I have created this project as part of my Bachelor Thesis "Machine Learning for Automated Stock Trading". It aims at evaluating different approaches of predicting financial time series data. More precisely, this project comprises a framework for statistically comparing results of automated stock trading simulations using different predictors. Among these predictors are the two widely used classification algorithms k-Nearest Neighbors and Random Forest together with extensions that for the one part enable them to base their decisions on some confidence score, and for the other part enable them to handle concept drift. For more details on these concepts and the approach implemented here please consider my Bachelor Thesis, which is included in this repository as well.
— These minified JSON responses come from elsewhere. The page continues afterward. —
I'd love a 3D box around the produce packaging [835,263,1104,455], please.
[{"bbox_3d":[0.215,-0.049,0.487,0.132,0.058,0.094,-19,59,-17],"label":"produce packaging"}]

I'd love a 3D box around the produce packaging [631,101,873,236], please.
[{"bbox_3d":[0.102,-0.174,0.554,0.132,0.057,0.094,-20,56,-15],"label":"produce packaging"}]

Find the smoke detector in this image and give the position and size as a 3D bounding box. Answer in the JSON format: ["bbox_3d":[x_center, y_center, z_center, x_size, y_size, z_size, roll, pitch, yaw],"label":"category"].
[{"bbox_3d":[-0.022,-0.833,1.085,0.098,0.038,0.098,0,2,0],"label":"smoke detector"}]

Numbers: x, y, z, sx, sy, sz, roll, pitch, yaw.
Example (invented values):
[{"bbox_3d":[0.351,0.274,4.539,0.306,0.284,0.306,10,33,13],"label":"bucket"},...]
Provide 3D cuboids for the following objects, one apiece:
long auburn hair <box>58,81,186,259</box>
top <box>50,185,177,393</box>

Before using the simulation the required dependencies have to be installed. This can be done using the following command: "python src/setup.py" The setup script will install a few dependencies via pip, including the contained library for fast nearest-neighbors search that will be used by SAM k-NN.
Running src/thesis.py will download price data, run a trading simulation, persist the prediction results and display the results of the comparative analysis. It will run the simulation on data between June, 3rd, 2002 and May, 31st, 2017 using the freely available S&P 500 stock index data from Quandl. This project comes with several implementations of the AbstractPredictor interface. These implementations use different algorithms for prediction:
- k-NN
- k-NN (confidence-aware)
- SAM k-NN (drift-handling)
- Random Forest
- Random Forest (confidence-aware)
- Adaptive Random Forest (drift-handling)
They also include a few baseline strategies for comparison:
- Buy and Hold
- Constant Prediction
- Majority Prediction
SP500Data.py can be executed directly to get some insights about the data. TechnicalIndicators.py can be executed directly to get a feel for the used features. stats.py can be executed directly for playing around with the Wilcoxon's Signed Rank Test.